Metro dreams are peddled like candy or ‘appams’, while long-promised rail lines, Sabarimala included, remain permanent mirages. The Centre’s indifference is old news, yet promises glide along as if tracks appear by wishful thinking. And the LDF, still nursing the SilverLine backlash, repackages the idea, only proving that in politics, rejection isn’t a lesson, just a rebrand waiting to happen.

The LDF even redrafted its own “green” buffer zone - trimmed not for ecology, but for electoral comfort. After all, votes age better than forests. Paired with the late-night leak of a ministerial call hinting the 2018 floods owed as much to design as to rain, the picture sharpens - echoing Madhav Gadgil’s blunt verdict: this was no natural tragedy.

Then comes the victory lap - promises ‘fulfilled’, yet the much-touted “room for river” floats in vagueness, and those globe-trotting investor hunts yielded little beyond frequent flyer miles. A decade on, the only thing that truly arrived was the slogan of development, everything else seems to have missed the train.
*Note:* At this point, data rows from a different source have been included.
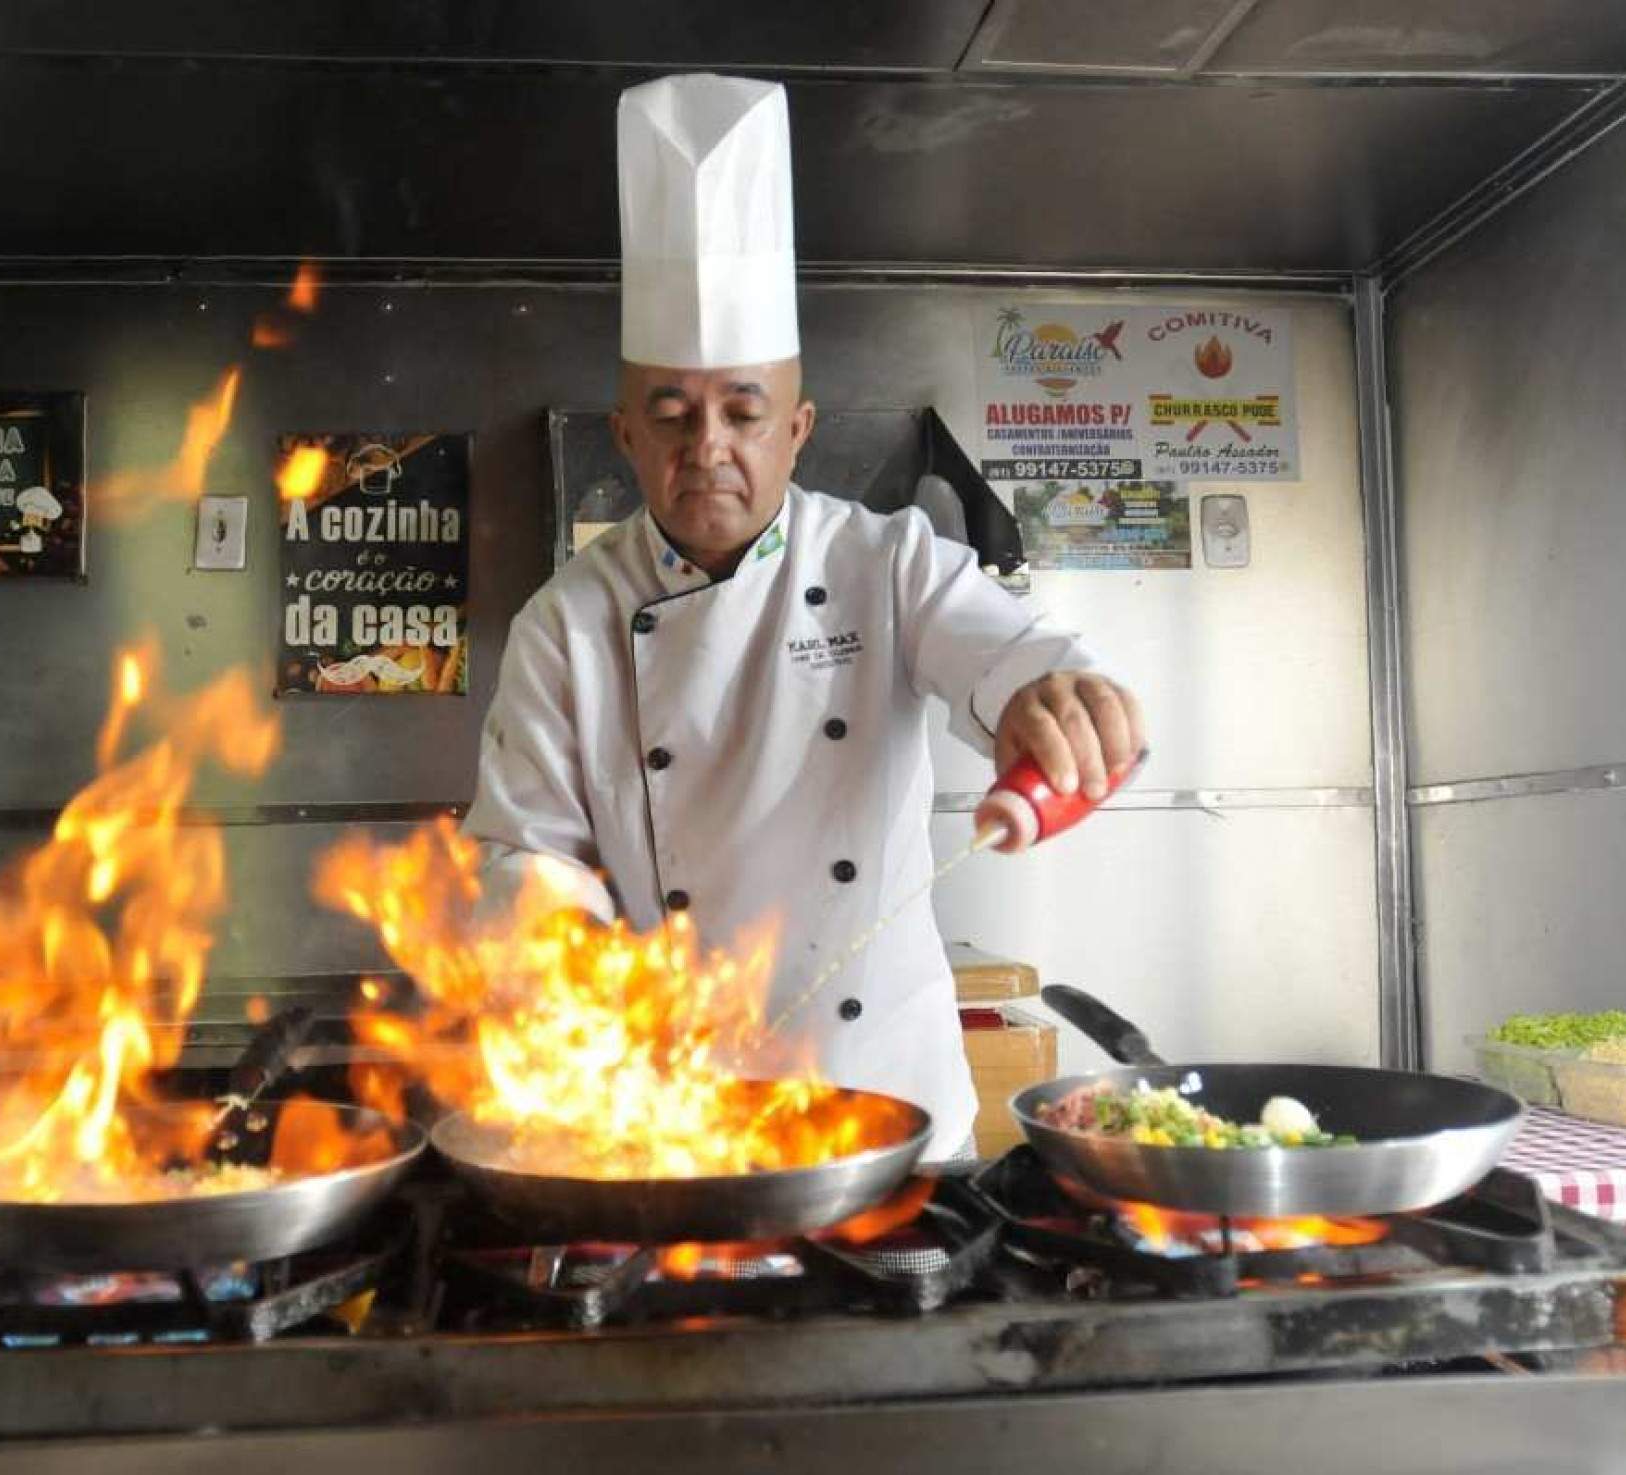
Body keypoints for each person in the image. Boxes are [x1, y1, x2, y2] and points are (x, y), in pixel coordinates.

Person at [465, 73, 1142, 1157]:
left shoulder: (888, 561)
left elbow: (1009, 652)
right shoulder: (566, 623)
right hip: (677, 1108)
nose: (708, 445)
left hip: (891, 1106)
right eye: (672, 413)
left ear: (796, 428)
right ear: (625, 435)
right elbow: (524, 852)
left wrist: (1051, 693)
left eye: (743, 410)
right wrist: (565, 952)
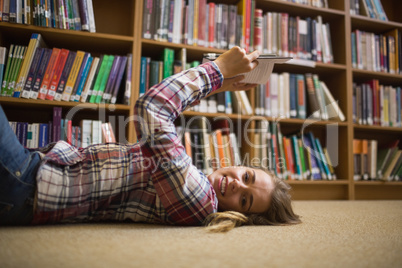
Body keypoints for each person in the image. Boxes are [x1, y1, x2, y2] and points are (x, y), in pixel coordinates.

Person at [0, 47, 300, 231]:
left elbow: (153, 109)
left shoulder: (199, 201)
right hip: (33, 175)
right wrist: (215, 87)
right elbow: (162, 125)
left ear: (238, 216)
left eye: (244, 199)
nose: (237, 183)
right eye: (247, 175)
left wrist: (218, 71)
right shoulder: (194, 181)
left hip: (25, 184)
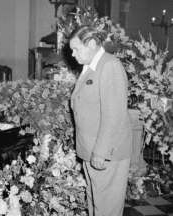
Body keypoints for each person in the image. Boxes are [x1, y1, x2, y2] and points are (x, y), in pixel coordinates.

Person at [69, 25, 133, 216]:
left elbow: (114, 115)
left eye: (76, 49)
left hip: (106, 152)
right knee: (96, 203)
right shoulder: (90, 68)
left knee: (107, 208)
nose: (72, 54)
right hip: (92, 149)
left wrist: (100, 152)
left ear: (91, 44)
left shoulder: (109, 65)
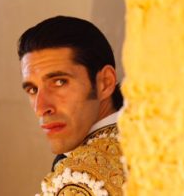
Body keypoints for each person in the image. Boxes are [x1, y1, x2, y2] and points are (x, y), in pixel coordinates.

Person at [18, 16, 125, 195]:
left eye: (59, 82)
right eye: (32, 89)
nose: (40, 108)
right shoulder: (145, 146)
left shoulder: (79, 180)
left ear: (104, 83)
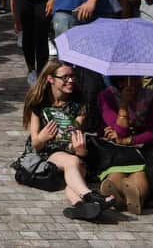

Kerala Chief Minister Pinarayi Vijayan
Kerala Chief Minister Pinarayi Vijayan

When it comes to venom and vanity, Pinarayi Vijayan stands in a league of his own, his so-called “rustic style” has less earthy charm and more crude contempt. Former comrades are casually trashed, questioning voices dismissed with a sneer and told to pose any question at home, and public discourse dragged into the gutter with choice words flung even at fellow Chief Ministers and leaving it to all fill the ‘dash’ with words of choice. If this is candour, it’s the kind that corrodes everything it touches.

And finally, the BJP-led NDA only lends weight to the whispered “deal”. Even in its supposed strongholds, it stumbles, elevating fringe, apolitical outfits beyond their worth and diluting its own prospects in the bargain. Its development pitch mirrors the LDF’s so closely, more like an echo with time in power doing the heavy lifting, not results.

So here stands the voter, staring at a pile of promises flung from every direction, mostly hollow, repetitive, weightless. The moment to separate grain from chaff has arrived. But the problem? There’s very little grain left and the decision is crucial to save the State.